> **WHAT IS NEEDED**
Please print every record below exactly as it appears, but leave out the pictures.

> **AVAILABLE RECORDS**
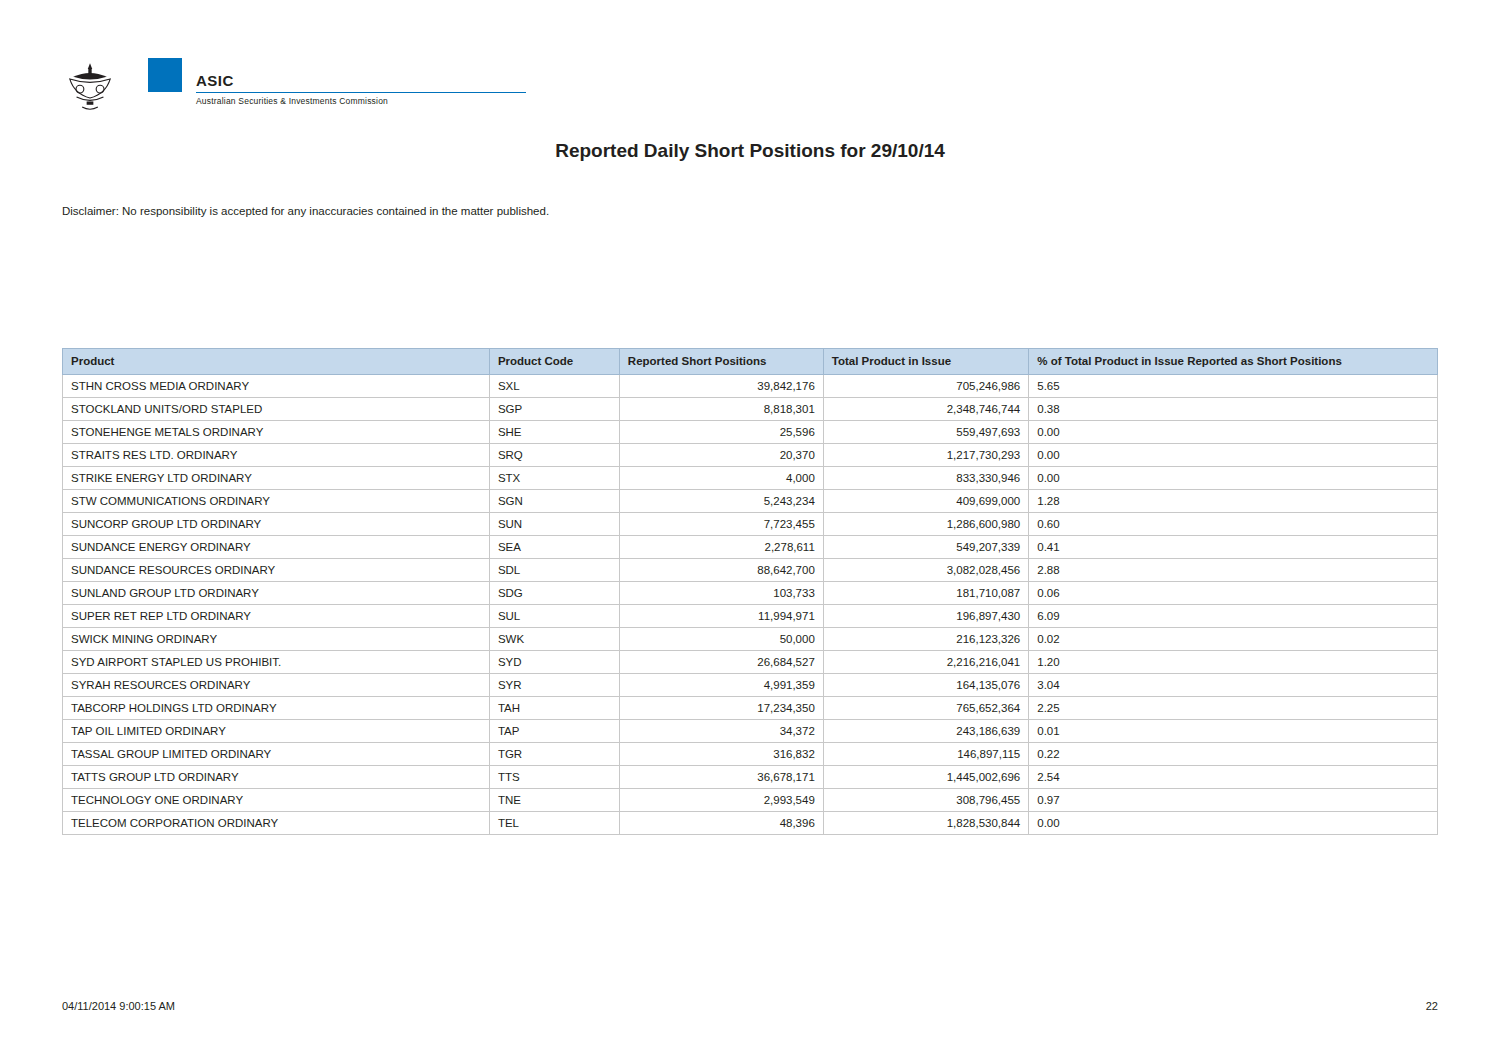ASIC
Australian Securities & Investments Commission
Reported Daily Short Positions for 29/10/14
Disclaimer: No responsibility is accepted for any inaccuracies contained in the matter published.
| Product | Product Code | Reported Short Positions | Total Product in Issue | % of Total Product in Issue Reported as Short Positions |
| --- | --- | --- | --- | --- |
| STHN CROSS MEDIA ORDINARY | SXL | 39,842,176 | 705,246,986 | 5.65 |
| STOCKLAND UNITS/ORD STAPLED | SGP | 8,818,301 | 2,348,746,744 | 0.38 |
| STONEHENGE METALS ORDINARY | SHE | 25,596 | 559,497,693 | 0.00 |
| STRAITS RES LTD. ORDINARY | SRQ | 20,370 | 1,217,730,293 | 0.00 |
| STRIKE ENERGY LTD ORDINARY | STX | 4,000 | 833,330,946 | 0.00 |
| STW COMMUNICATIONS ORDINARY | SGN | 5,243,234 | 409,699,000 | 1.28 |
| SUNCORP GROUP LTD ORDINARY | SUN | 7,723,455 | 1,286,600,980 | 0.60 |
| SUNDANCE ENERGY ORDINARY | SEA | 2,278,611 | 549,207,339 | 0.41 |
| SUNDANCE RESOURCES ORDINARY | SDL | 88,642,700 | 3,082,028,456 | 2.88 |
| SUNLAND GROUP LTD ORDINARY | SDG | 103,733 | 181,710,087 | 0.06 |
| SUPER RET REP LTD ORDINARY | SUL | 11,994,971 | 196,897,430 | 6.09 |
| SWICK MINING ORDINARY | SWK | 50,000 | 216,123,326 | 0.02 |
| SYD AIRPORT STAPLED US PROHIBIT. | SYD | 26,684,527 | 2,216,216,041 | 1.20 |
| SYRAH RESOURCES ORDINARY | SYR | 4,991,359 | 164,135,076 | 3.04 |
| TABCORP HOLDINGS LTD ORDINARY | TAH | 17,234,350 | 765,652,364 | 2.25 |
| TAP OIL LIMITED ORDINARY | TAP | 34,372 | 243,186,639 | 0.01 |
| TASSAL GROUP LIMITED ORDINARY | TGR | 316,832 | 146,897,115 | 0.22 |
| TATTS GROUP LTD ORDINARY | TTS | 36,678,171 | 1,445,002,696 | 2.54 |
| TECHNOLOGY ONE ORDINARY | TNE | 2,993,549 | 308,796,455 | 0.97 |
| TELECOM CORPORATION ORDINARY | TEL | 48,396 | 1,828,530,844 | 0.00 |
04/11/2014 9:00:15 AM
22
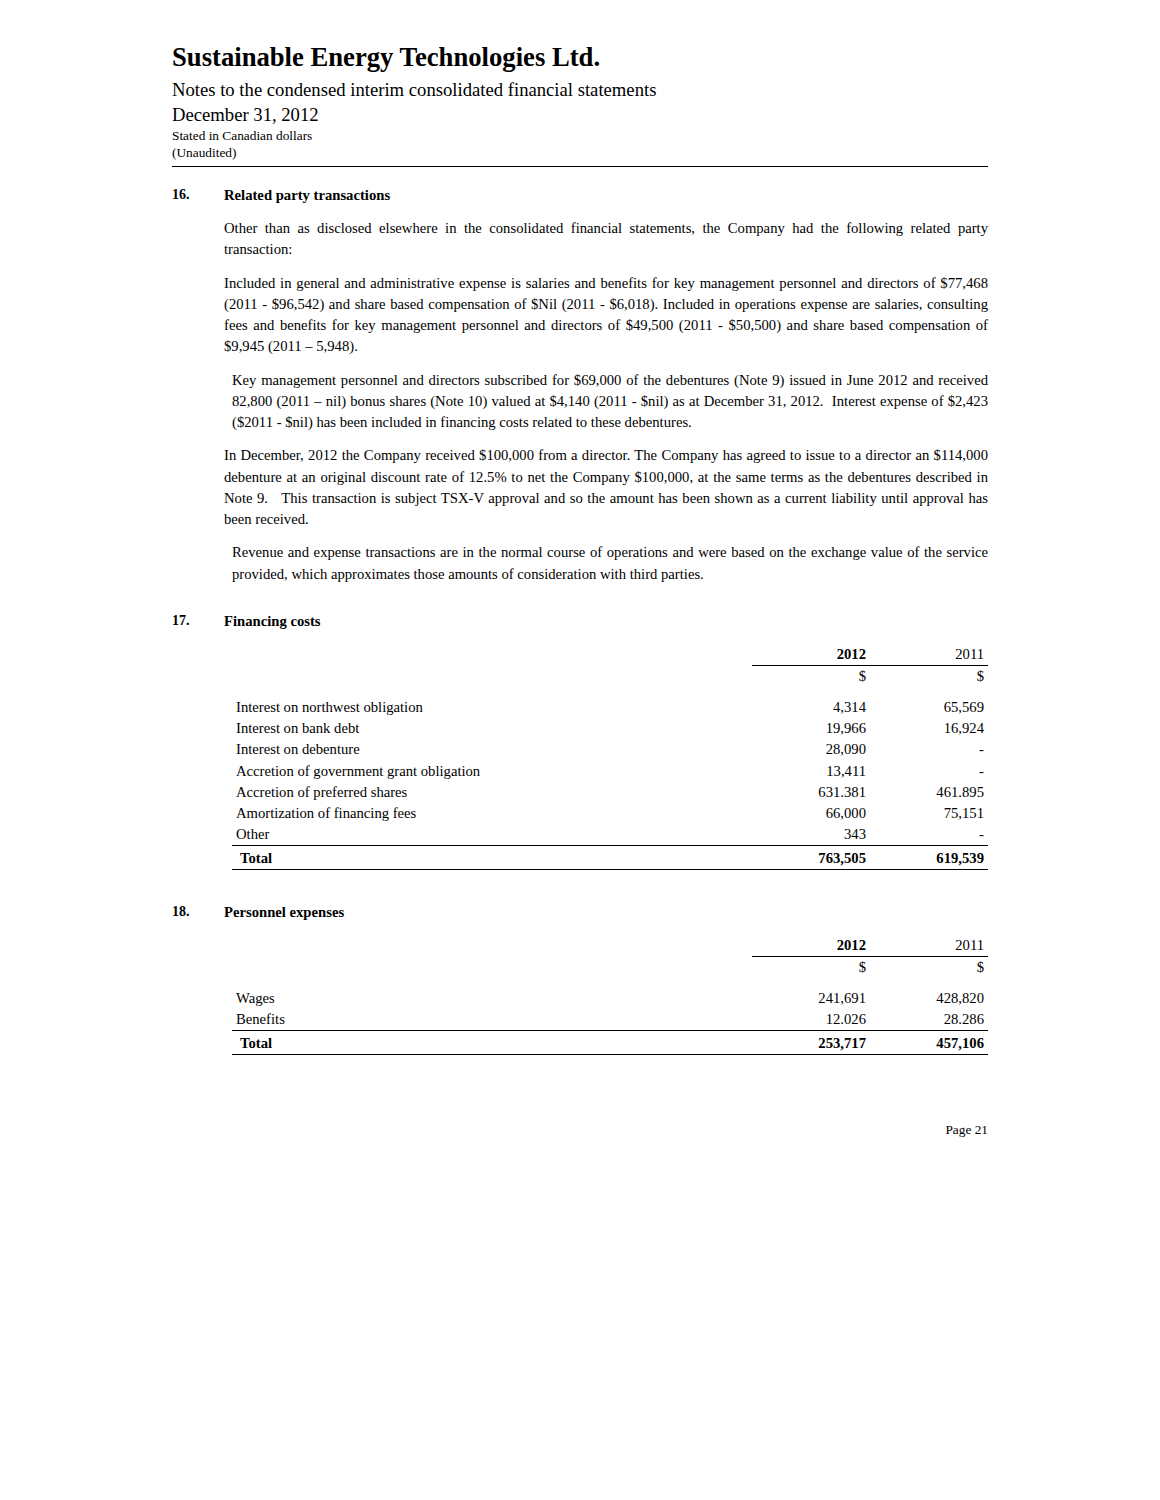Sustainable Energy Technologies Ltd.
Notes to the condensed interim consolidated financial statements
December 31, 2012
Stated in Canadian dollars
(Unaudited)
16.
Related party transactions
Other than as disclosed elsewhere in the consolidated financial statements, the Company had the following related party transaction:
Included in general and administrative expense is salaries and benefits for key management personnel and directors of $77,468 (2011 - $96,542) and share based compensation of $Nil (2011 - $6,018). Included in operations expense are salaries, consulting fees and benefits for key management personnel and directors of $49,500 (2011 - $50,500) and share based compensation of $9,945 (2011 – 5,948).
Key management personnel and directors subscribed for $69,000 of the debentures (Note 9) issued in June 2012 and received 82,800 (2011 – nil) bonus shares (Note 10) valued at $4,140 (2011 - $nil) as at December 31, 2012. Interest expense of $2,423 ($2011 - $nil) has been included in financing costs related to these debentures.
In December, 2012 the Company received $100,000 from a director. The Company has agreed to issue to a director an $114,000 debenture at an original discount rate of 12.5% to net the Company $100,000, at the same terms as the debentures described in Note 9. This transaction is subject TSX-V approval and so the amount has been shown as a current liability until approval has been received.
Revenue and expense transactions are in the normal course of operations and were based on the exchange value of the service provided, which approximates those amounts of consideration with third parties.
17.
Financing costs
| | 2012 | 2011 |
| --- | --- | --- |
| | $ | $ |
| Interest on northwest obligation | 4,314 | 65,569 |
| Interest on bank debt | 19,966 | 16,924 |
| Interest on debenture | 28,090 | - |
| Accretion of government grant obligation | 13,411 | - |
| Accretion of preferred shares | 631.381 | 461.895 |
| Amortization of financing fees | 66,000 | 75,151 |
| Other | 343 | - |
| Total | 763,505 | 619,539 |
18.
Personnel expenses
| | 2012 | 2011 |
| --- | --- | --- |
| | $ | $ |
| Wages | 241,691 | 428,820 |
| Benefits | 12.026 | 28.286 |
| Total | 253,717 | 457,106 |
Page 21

> **PROBLEM SOLUTION**
ASIC
Australian Securities & Investments Commission
Reported Daily Short Positions for 29/10/14
Disclaimer: No responsibility is accepted for any inaccuracies contained in the matter published.
| Product | Product Code | Reported Short Positions | Total Product in Issue | % of Total Product in Issue Reported as Short Positions |
| --- | --- | --- | --- | --- |
| STHN CROSS MEDIA ORDINARY | SXL | 39,842,176 | 705,246,986 | 5.65 |
| STOCKLAND UNITS/ORD STAPLED | SGP | 8,818,301 | 2,348,746,744 | 0.38 |
| STONEHENGE METALS ORDINARY | SHE | 25,596 | 559,497,693 | 0.00 |
| STRAITS RES LTD. ORDINARY | SRQ | 20,370 | 1,217,730,293 | 0.00 |
| STRIKE ENERGY LTD ORDINARY | STX | 4,000 | 833,330,946 | 0.00 |
| STW COMMUNICATIONS ORDINARY | SGN | 5,243,234 | 409,699,000 | 1.28 |
| SUNCORP GROUP LTD ORDINARY | SUN | 7,723,455 | 1,286,600,980 | 0.60 |
| SUNDANCE ENERGY ORDINARY | SEA | 2,278,611 | 549,207,339 | 0.41 |
| SUNDANCE RESOURCES ORDINARY | SDL | 88,642,700 | 3,082,028,456 | 2.88 |
| SUNLAND GROUP LTD ORDINARY | SDG | 103,733 | 181,710,087 | 0.06 |
| SUPER RET REP LTD ORDINARY | SUL | 11,994,971 | 196,897,430 | 6.09 |
| SWICK MINING ORDINARY | SWK | 50,000 | 216,123,326 | 0.02 |
| SYD AIRPORT STAPLED US PROHIBIT. | SYD | 26,684,527 | 2,216,216,041 | 1.20 |
| SYRAH RESOURCES ORDINARY | SYR | 4,991,359 | 164,135,076 | 3.04 |
| TABCORP HOLDINGS LTD ORDINARY | TAH | 17,234,350 | 765,652,364 | 2.25 |
| TAP OIL LIMITED ORDINARY | TAP | 34,372 | 243,186,639 | 0.01 |
| TASSAL GROUP LIMITED ORDINARY | TGR | 316,832 | 146,897,115 | 0.22 |
| TATTS GROUP LTD ORDINARY | TTS | 36,678,171 | 1,445,002,696 | 2.54 |
| TECHNOLOGY ONE ORDINARY | TNE | 2,993,549 | 308,796,455 | 0.97 |
| TELECOM CORPORATION ORDINARY | TEL | 48,396 | 1,828,530,844 | 0.00 |
04/11/2014 9:00:15 AM
22
Sustainable Energy Technologies Ltd.
Notes to the condensed interim consolidated financial statements
December 31, 2012
Stated in Canadian dollars
(Unaudited)
16.
Related party transactions
Other than as disclosed elsewhere in the consolidated financial statements, the Company had the following related party transaction:
Included in general and administrative expense is salaries and benefits for key management personnel and directors of $77,468 (2011 - $96,542) and share based compensation of $Nil (2011 - $6,018). Included in operations expense are salaries, consulting fees and benefits for key management personnel and directors of $49,500 (2011 - $50,500) and share based compensation of $9,945 (2011 – 5,948).
Key management personnel and directors subscribed for $69,000 of the debentures (Note 9) issued in June 2012 and received 82,800 (2011 – nil) bonus shares (Note 10) valued at $4,140 (2011 - $nil) as at December 31, 2012. Interest expense of $2,423 ($2011 - $nil) has been included in financing costs related to these debentures.
In December, 2012 the Company received $100,000 from a director. The Company has agreed to issue to a director an $114,000 debenture at an original discount rate of 12.5% to net the Company $100,000, at the same terms as the debentures described in Note 9. This transaction is subject TSX-V approval and so the amount has been shown as a current liability until approval has been received.
Revenue and expense transactions are in the normal course of operations and were based on the exchange value of the service provided, which approximates those amounts of consideration with third parties.
17.
Financing costs
| | 2012 | 2011 |
| --- | --- | --- |
| | $ | $ |
| Interest on northwest obligation | 4,314 | 65,569 |
| Interest on bank debt | 19,966 | 16,924 |
| Interest on debenture | 28,090 | - |
| Accretion of government grant obligation | 13,411 | - |
| Accretion of preferred shares | 631.381 | 461.895 |
| Amortization of financing fees | 66,000 | 75,151 |
| Other | 343 | - |
| Total | 763,505 | 619,539 |
18.
Personnel expenses
| | 2012 | 2011 |
| --- | --- | --- |
| | $ | $ |
| Wages | 241,691 | 428,820 |
| Benefits | 12.026 | 28.286 |
| Total | 253,717 | 457,106 |
Page 21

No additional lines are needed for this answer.